**BRIEF**
Count how many lines in the data below contain the word "categories". Reply with the number alone.

[Saved entries]
►
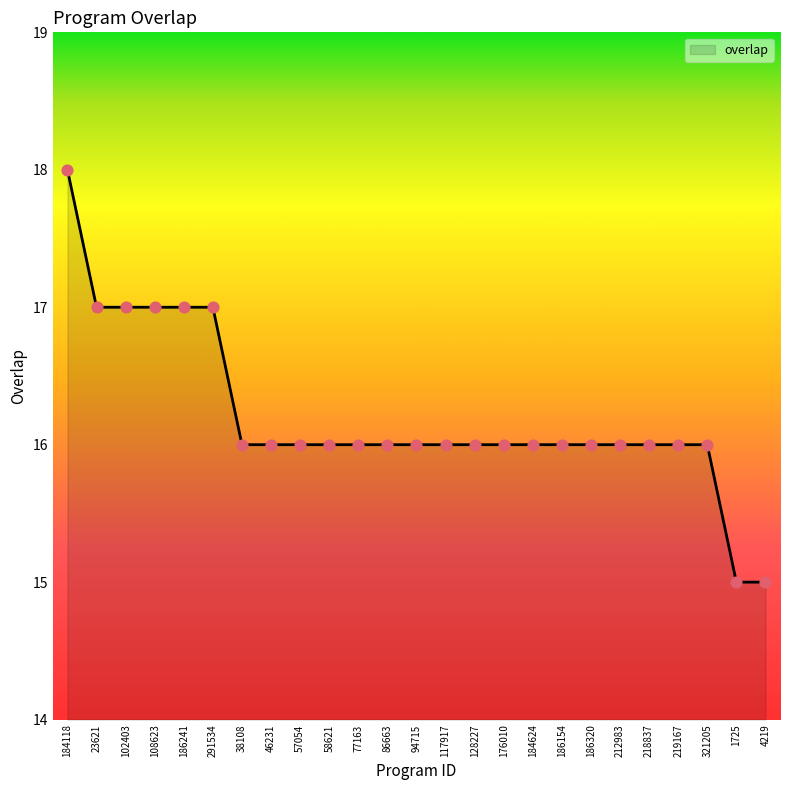

What is the change in value from 102403 to 219167?

-1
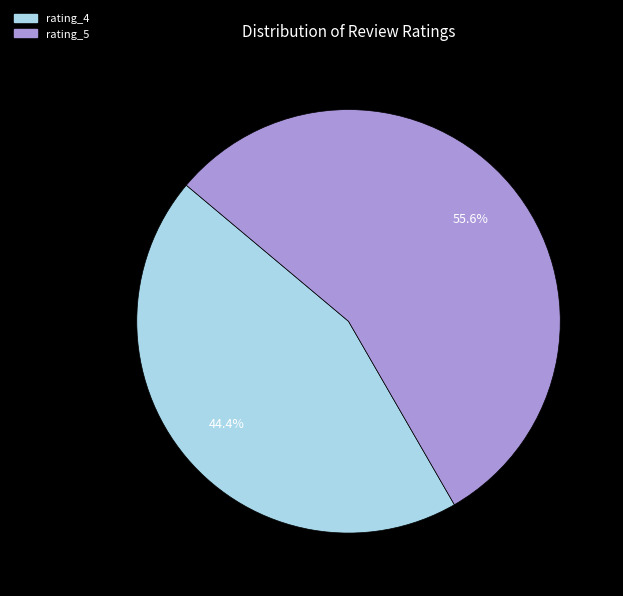

To the nearest percent, what percentage of the pie is rating_5?

56%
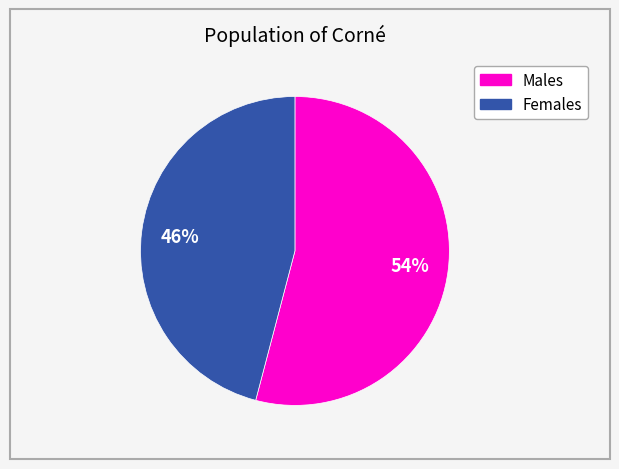

Does any single category account for the majority?

Yes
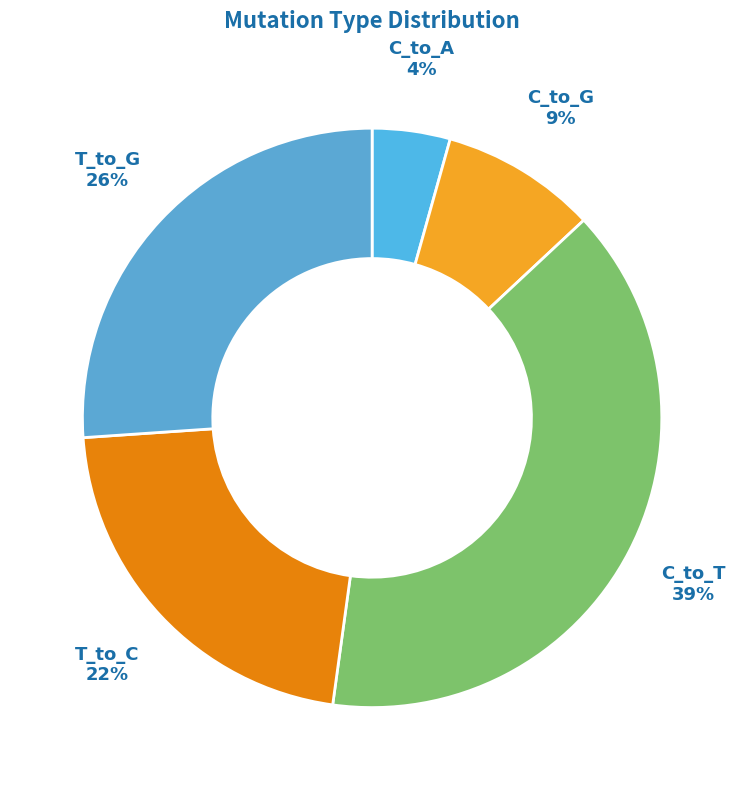

How many segments does this pie chart have?

5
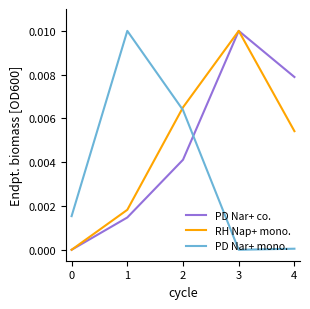

How many distinct data groups are displayed?

3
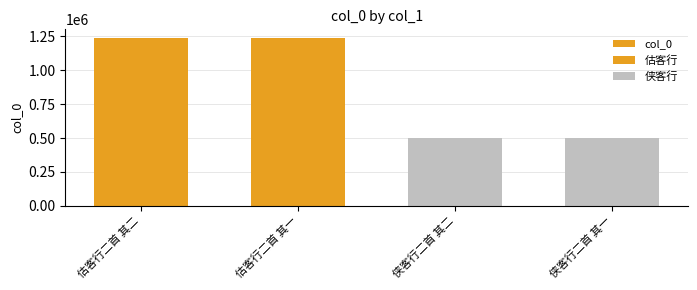

Reading right to left, extract all data points from this chart.

497534	497535	1240373	1240374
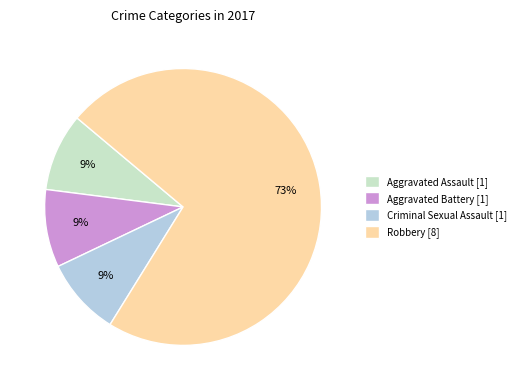

Do Criminal Sexual Assault [1] and Aggravated Battery [1] together represent more than half of the pie?

No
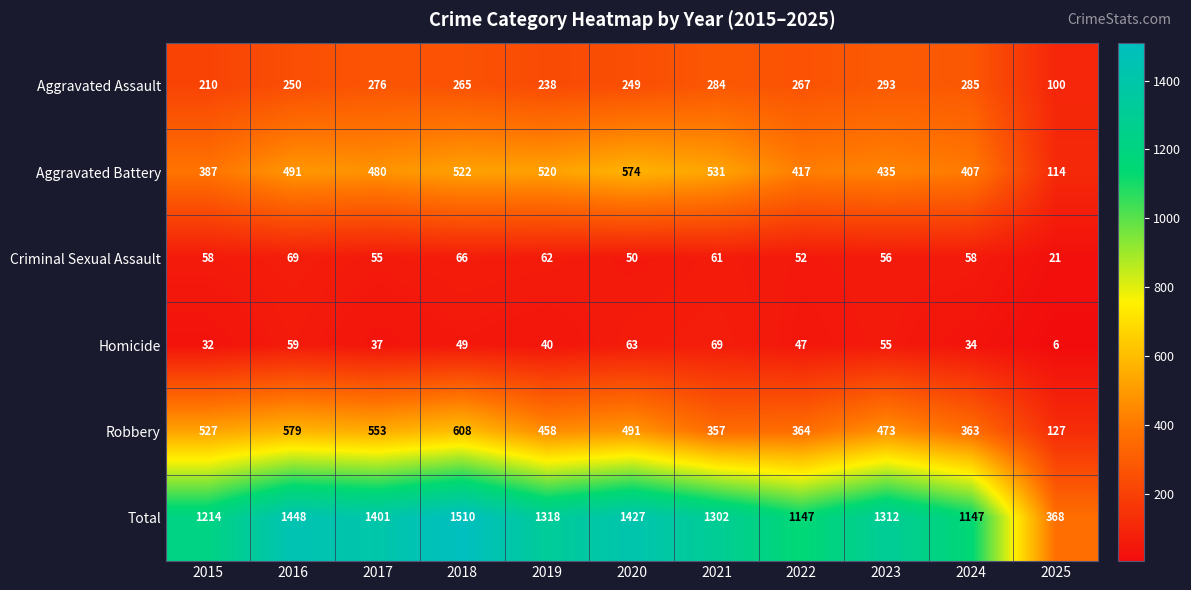

Which series has the largest total across all categories?

Total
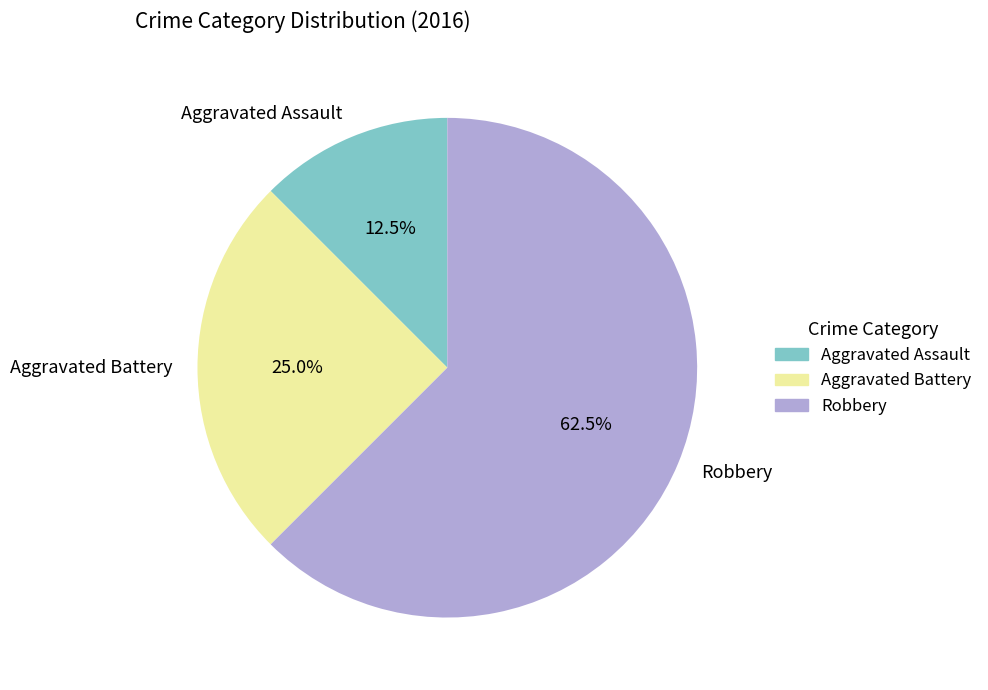

Which slice is the smallest?

Aggravated Assault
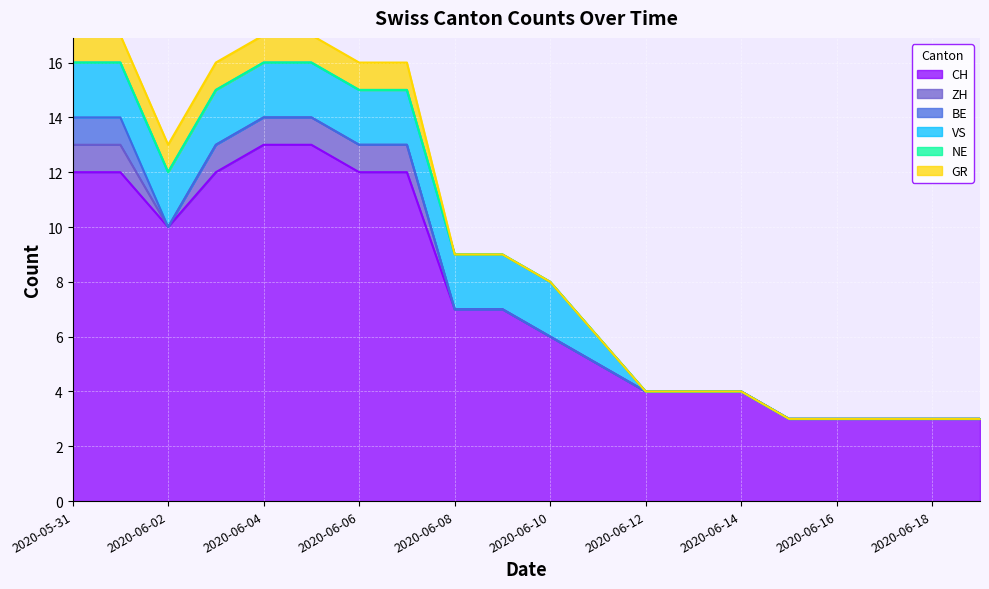

What position from the right is 2020-06-04?

16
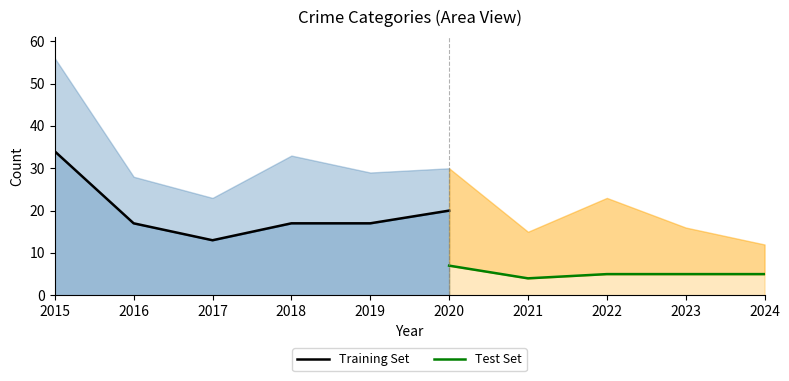

True or false: Theft has a value of 13 at 2017.

True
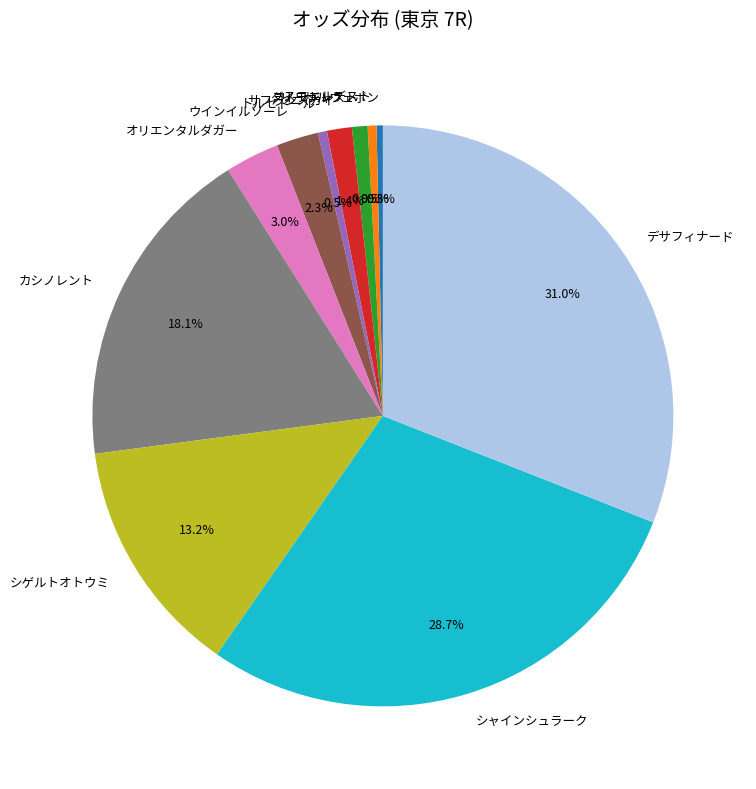

Does サフランスカイ account for over 50% of the chart?

No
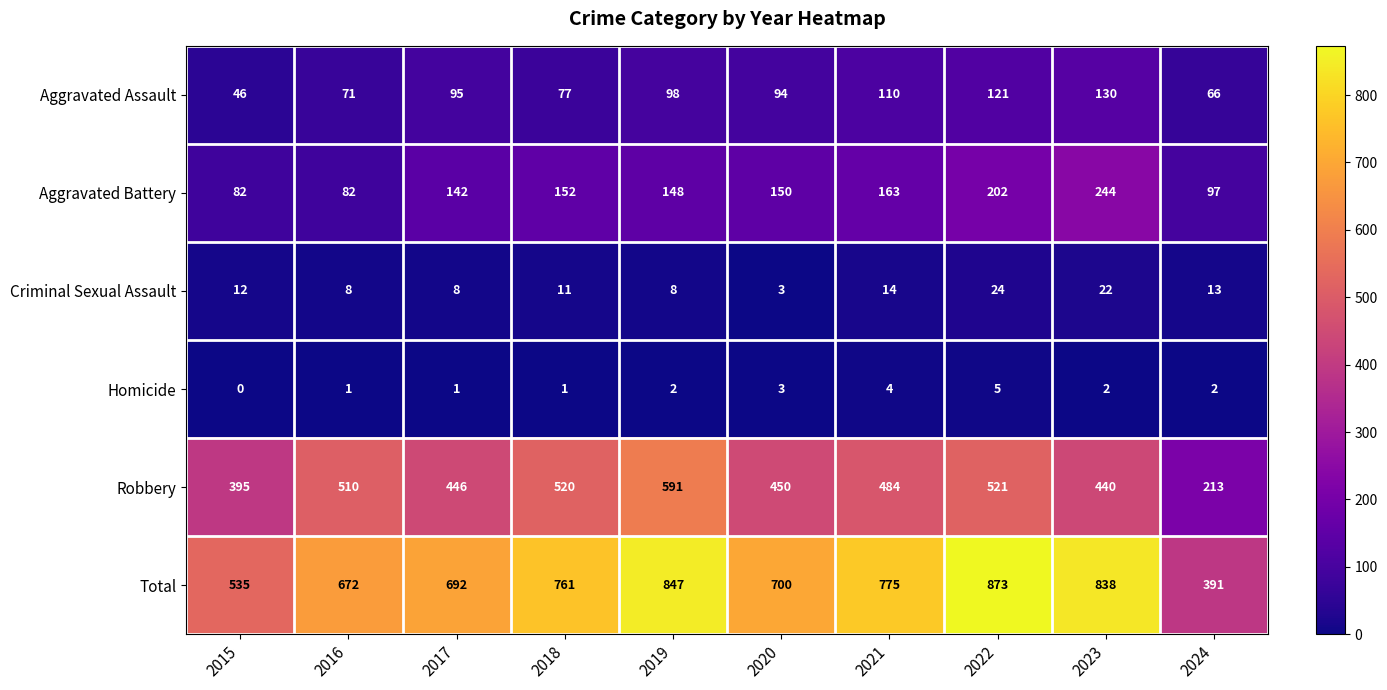

At how many categories does at least one series exceed 236?

10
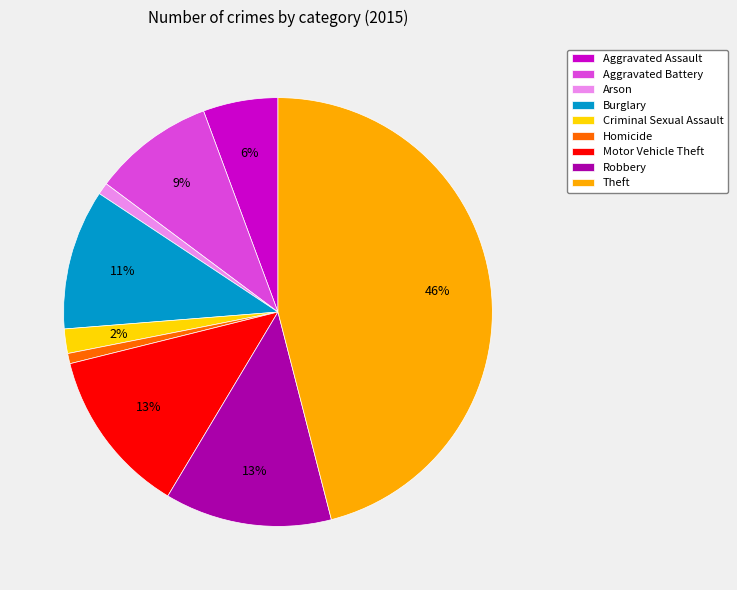

What is the ratio of the value at Robbery to the value at Burglary?

1.2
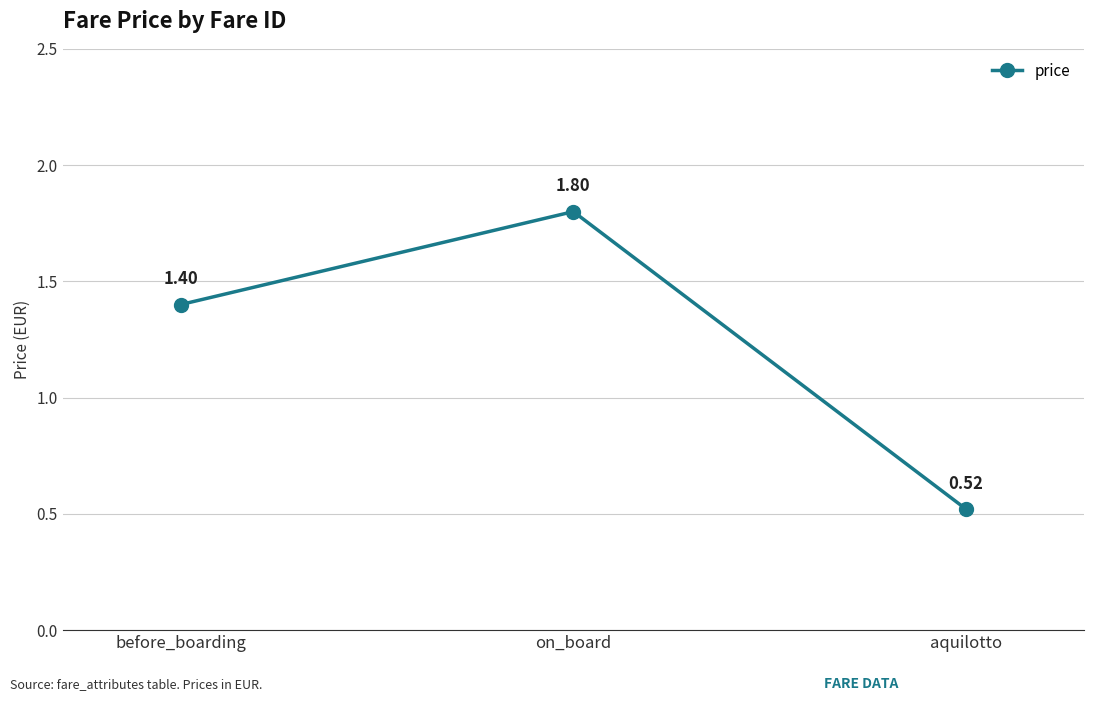

Rank the categories by value from highest to lowest.

on_board, before_boarding, aquilotto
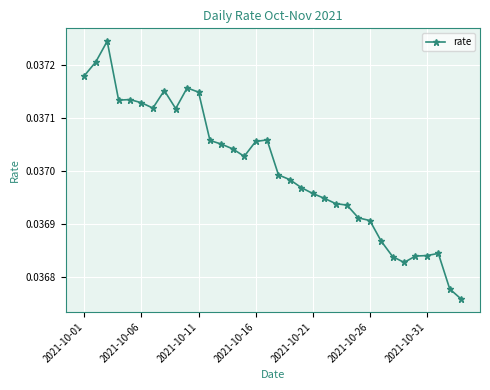

Count the values in the range 0 to 1.

34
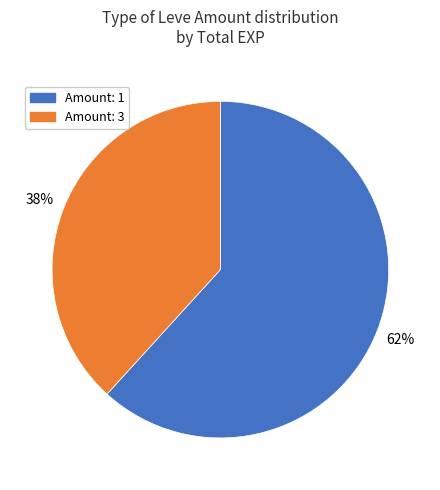

Is there any slice that represents more than half of the pie?

Yes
◄
**REPLY**
3